Who is Reading What?
by Tom Ashford
An article by the Guardian was posted into the SPF Facebook group recently, in which it was claimed that eighty percent of readers buying novels in the UK, US and Canadian markets are women. A similarly disproportionate amount of literary festival goers, audiobook listeners and bloggers are also female, apparently.
Of course, as with any statistics regarding book sales since the digital (and indie) revolution, they may not paint an entirely accurate picture. Are they counting sales of ebooks with ISBNs? How did they get this data – through comprehensive sales reports from every outlet and avenue, or by asking a random section of the general public? And even if women are doing the buying, does that mean women are doing the reading? What if us men are just too lazy to click a button and order the books ourselves?
So I did a little more digging (albeit with a small garden trowel rather than a proper spade).
Apparently, two-thirds of Americans say that they never read books for pleasure, and almost half read fewer than ten books a year (let’s be fair, though – we don’t know how big those books are). The most common book count amongst readers in a single year, according to a questionnaire conducted by YouGov, was between one and five (31%).
Women are consistently more likely to have read more books than men, with the gulf between the two sexes climbing alongside the greater number of books read. By the time we reach fifty books a year (who are these people?), women are over four times as likely to hit that target than men. Suddenly that eighty percent purchasing figure doesn’t seem so outlandish – in fact, on the upper limits of binge reading, it seems to match entirely.
As for formats, 26% said they read paperbacks (though general stats tend to lean towards the 70% industry mark), 24% say they read hardbacks, and 16% read ebooks.
But a sweeping statement about the entire literary industry isn’t hugely helpful. It’s all well and good knowing that eighty percent of novel purchases are by women (even if they aren’t all the readers), but that can’t be true of every single genre. What if most books sold are in the romance genre, and what if nearly one hundred percent of romance readers turned out to be women? Wouldn’t that throw off our data if we were, say, looking into marketing a horror novel?
So let’s take a look at how popular individual genres are instead.

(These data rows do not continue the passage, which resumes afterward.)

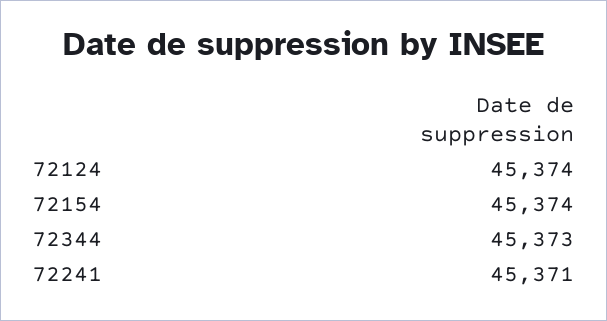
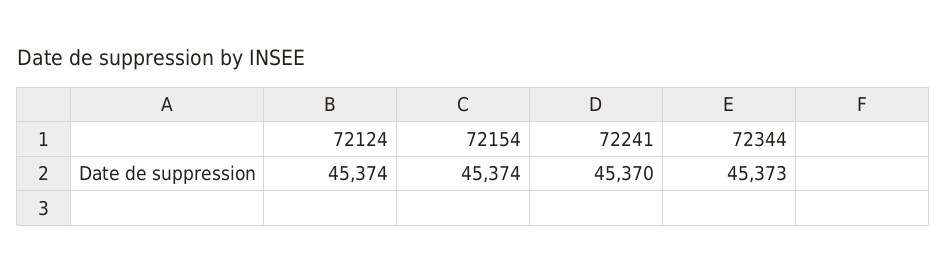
  {
    "72124": 45374,
    "72154": 45374,
    "72344": 45373,
-   "72241": 45371
+   "72241": 45370
  }

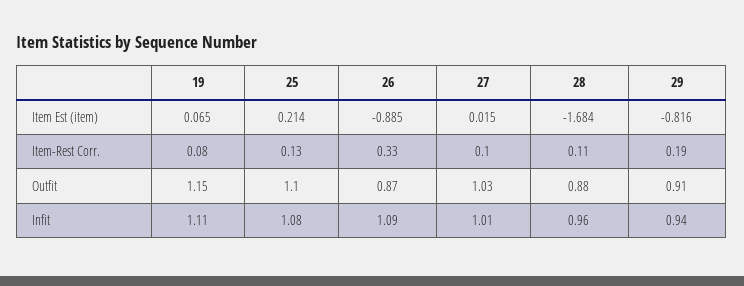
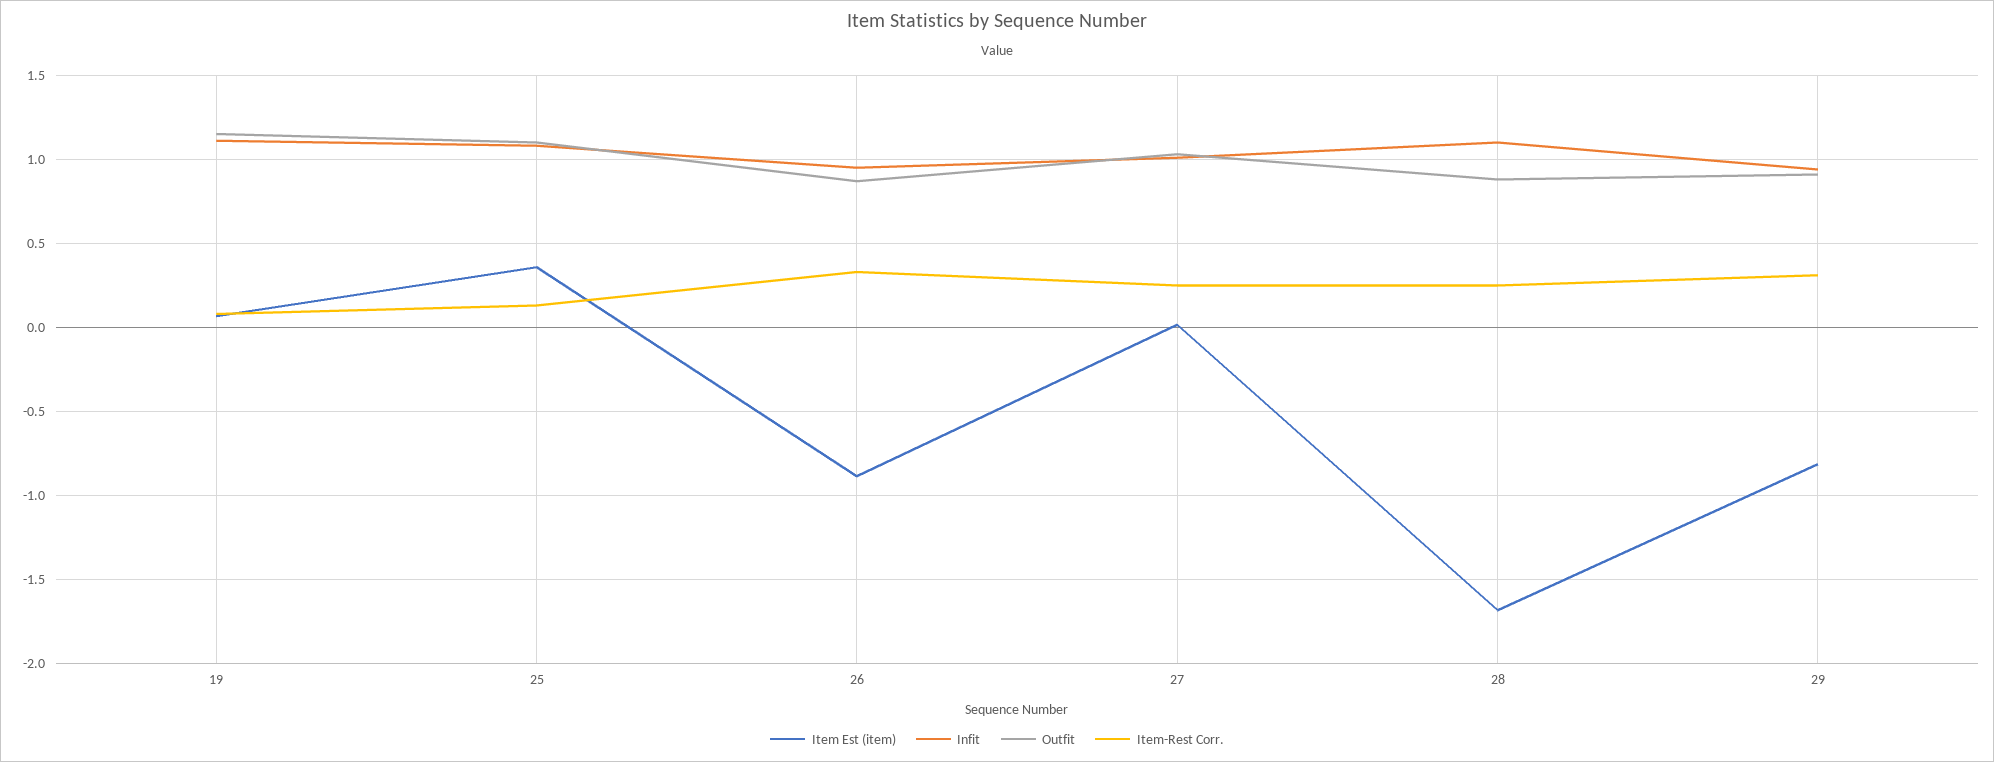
  {
    "Item Est (item)": {
      "19": 0.065,
-     "25": 0.214,
+     "25": 0.35,
      "26": -0.885,
      "27": 0.015,
      "28": -1.684,
      "29": -0.816
    },
    "Item-Rest Corr.": {
      "19": 0.08,
      "25": 0.13,
      "26": 0.33,
-     "27": 0.1,
+     "27": 0.25,
-     "28": 0.11,
+     "28": 0.25,
-     "29": 0.19
+     "29": 0.3
    },
    "Outfit": {
      "19": 1.15,
      "25": 1.1,
      "26": 0.87,
      "27": 1.03,
      "28": 0.88,
      "29": 0.91
    },
    "Infit": {
      "19": 1.11,
      "25": 1.08,
-     "26": 1.09,
+     "26": 0.95,
      "27": 1.01,
-     "28": 0.96,
+     "28": 1.1,
      "29": 0.94
    }
  }

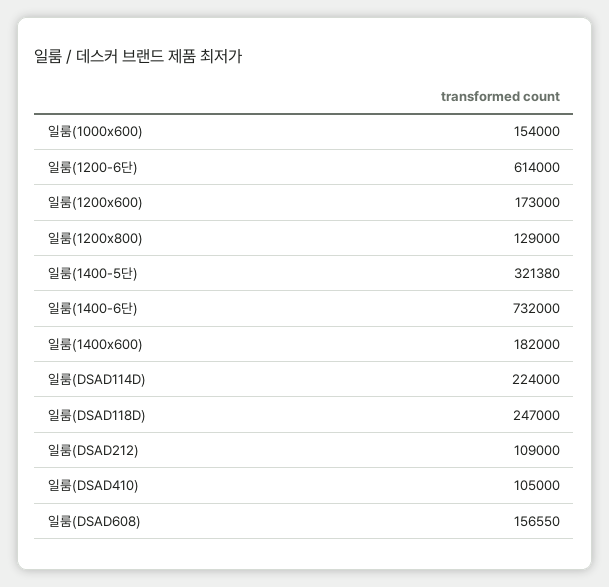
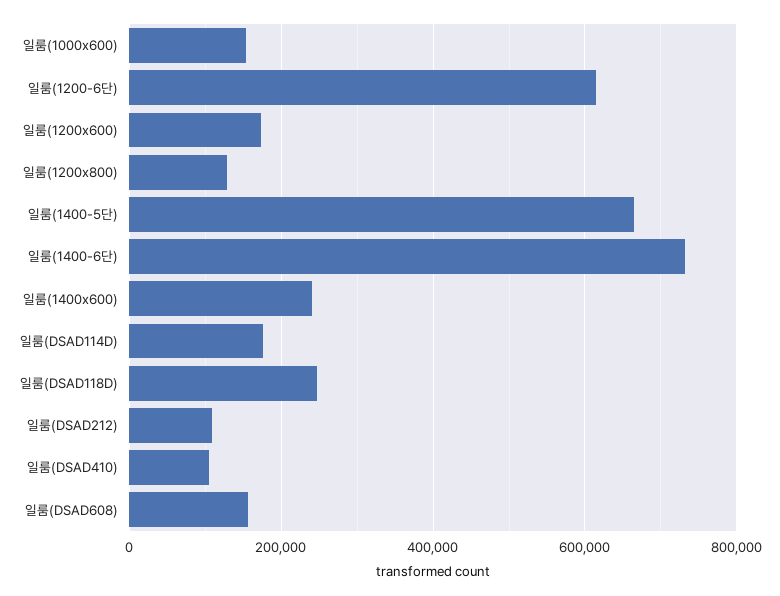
  {
    "일룸(1000x600)": 154000,
    "일룸(1200-6단)": 614000,
    "일룸(1200x600)": 173000,
    "일룸(1200x800)": 129000,
-   "일룸(1400-5단)": 321380,
+   "일룸(1400-5단)": 660000,
    "일룸(1400-6단)": 732000,
-   "일룸(1400x600)": 182000,
+   "일룸(1400x600)": 240000,
-   "일룸(DSAD114D)": 224000,
+   "일룸(DSAD114D)": 180000,
    "일룸(DSAD118D)": 247000,
    "일룸(DSAD212)": 109000,
    "일룸(DSAD410)": 105000,
    "일룸(DSAD608)": 156550
  }

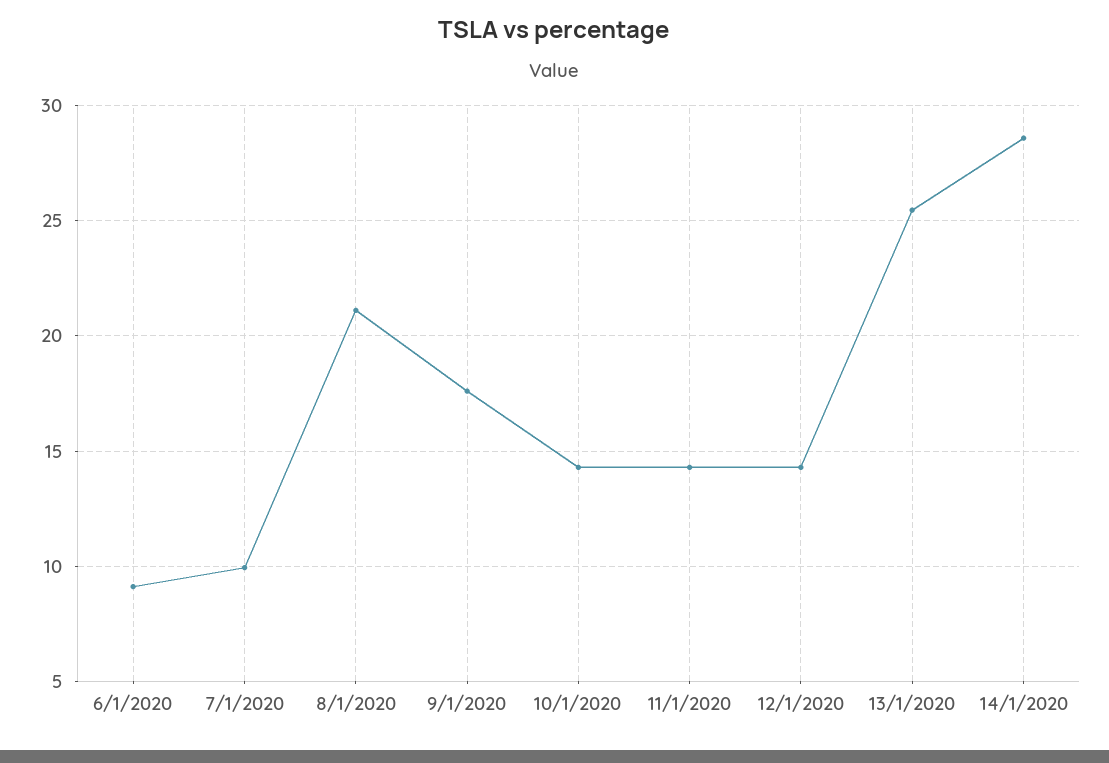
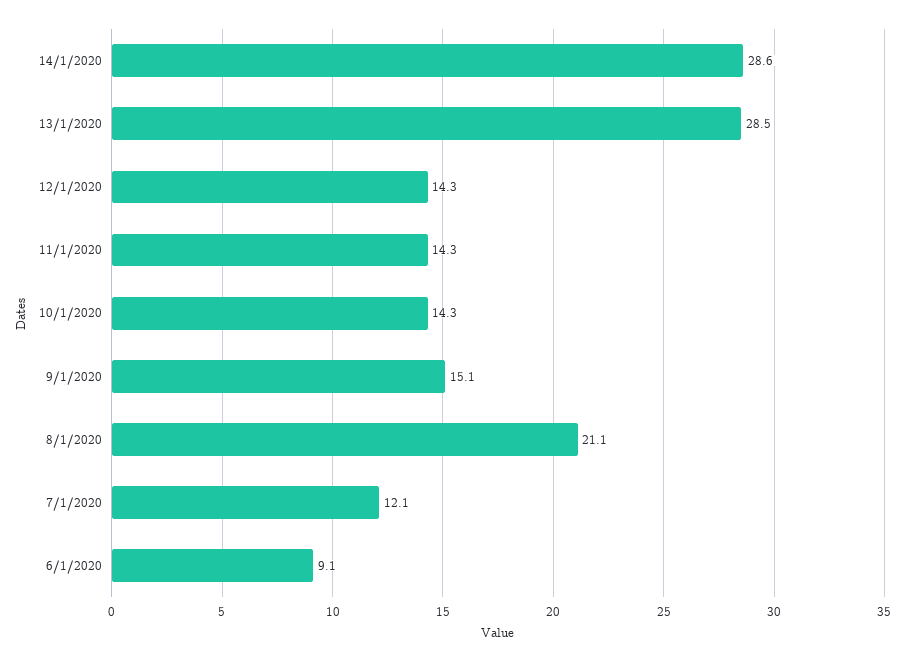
  {
    "6/1/2020": 9.1,
-   "7/1/2020": 10,
+   "7/1/2020": 12.1,
    "8/1/2020": 21.1,
-   "9/1/2020": 17.5,
+   "9/1/2020": 15.1,
    "10/1/2020": 14.3,
    "11/1/2020": 14.3,
    "12/1/2020": 14.3,
-   "13/1/2020": 25.5,
+   "13/1/2020": 28.5,
    "14/1/2020": 28.6
  }

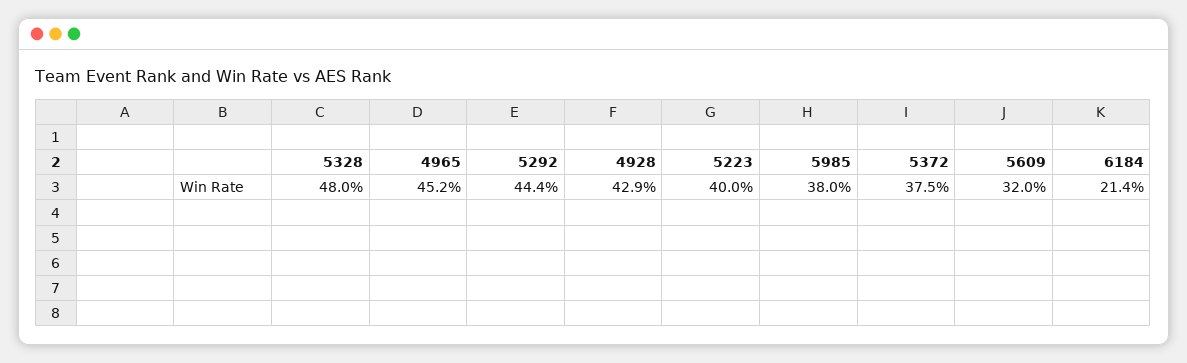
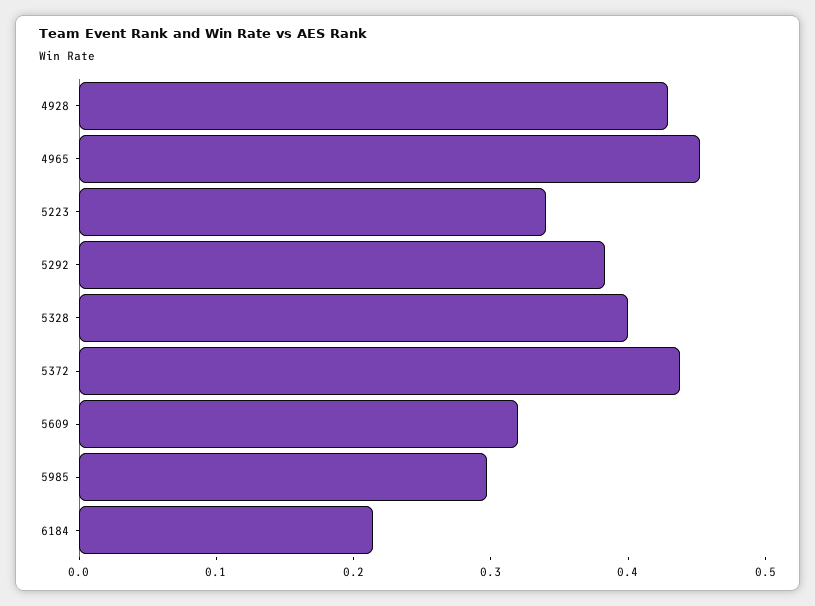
  {
-   "5328": 0.48,
+   "5328": 0.4,
    "4965": 0.452,
-   "5292": 0.444,
+   "5292": 0.38,
    "4928": 0.429,
-   "5223": 0.4,
+   "5223": 0.34,
-   "5985": 0.38,
+   "5985": 0.3,
-   "5372": 0.375,
+   "5372": 0.44,
    "5609": 0.32,
    "6184": 0.214
  }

In 2017, Crime and Thrillers became the most popular genre of fiction in the UK, with over eighteen and a half million books sold. It was the most popular genre in the States, too – mystery, thriller and suspense ebooks brought in an estimated total of over 187,000,000 dollars.
Back in 2015, Romance had a 34% share of the US fiction market, and in the last nine months of 2017, it brought in around 162,000,000 dollars through 50,000,000 ebooks.
Children’s fiction is incredibly popular too (so it’s not just men and women who read – kids like books as well!). With over 19,000,000 books sold, bringing in £239,000,000, in 2017 they were actually more popular than thriller novels. Globally, children’s books are actually more popular than books for adults.
And finally, there’s science fiction and fantasy (my personal favourite). Lumping them together is a bit problematic (there are loads of fantasy readers who don’t touch sci-fi, and vice versa), but the two together amount to being the third best selling adult fiction genre in the UK (2017) with over three million books sold. Interestingly, self-publishing seems to be boosting the genre somewhat.
So there you go – it can’t all be women, and even if it is, the market just isn’t that simple.